● **WHAT TO DO**: In the entries below, spot each line with the word "middle" and copy it.

● **DATASET**:
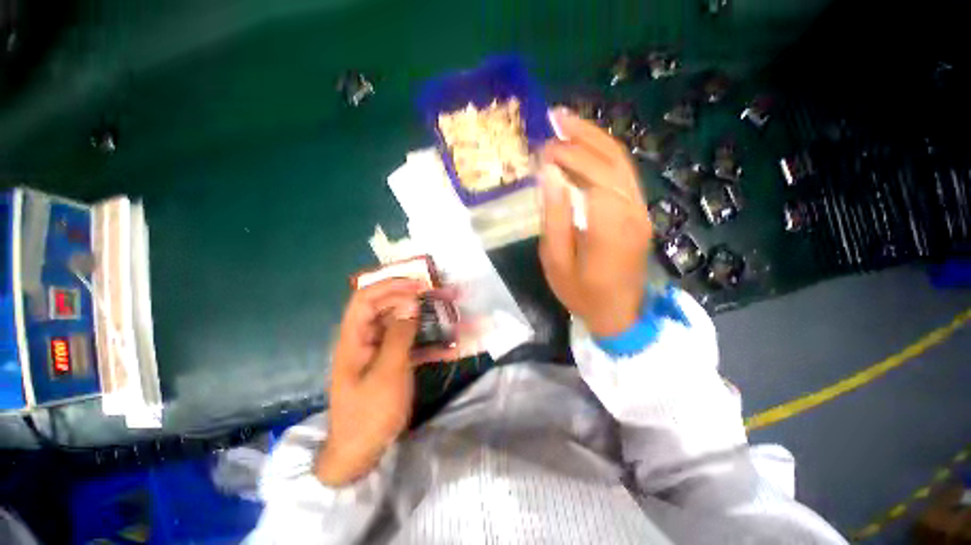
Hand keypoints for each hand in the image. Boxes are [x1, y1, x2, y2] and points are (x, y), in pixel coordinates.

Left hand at [316, 279, 459, 486]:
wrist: (360, 453)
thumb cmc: (370, 412)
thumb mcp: (388, 372)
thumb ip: (399, 335)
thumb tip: (411, 303)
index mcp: (354, 337)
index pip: (366, 298)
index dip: (391, 286)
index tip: (419, 284)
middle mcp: (364, 338)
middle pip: (385, 307)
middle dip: (411, 298)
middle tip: (437, 294)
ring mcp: (378, 350)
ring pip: (400, 324)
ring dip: (423, 318)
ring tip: (446, 313)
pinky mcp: (390, 362)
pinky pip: (409, 344)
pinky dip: (427, 342)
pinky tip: (448, 347)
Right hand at [538, 109, 652, 337]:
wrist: (618, 313)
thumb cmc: (581, 293)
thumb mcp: (556, 262)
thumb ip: (554, 218)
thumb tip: (549, 176)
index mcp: (611, 227)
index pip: (593, 174)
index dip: (568, 155)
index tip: (543, 149)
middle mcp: (633, 211)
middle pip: (612, 159)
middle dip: (583, 134)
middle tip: (555, 117)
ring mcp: (641, 210)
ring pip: (622, 162)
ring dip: (595, 138)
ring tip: (568, 123)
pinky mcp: (639, 212)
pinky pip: (623, 175)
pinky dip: (603, 155)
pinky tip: (585, 148)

● **RESPONSE TO THE TASK**:
middle mcp: (364, 338)
middle pip: (385, 307)
middle dip: (411, 298)
middle tip: (437, 294)
middle mcp: (633, 211)
middle pip: (612, 159)
middle dip: (583, 134)
middle tip: (555, 117)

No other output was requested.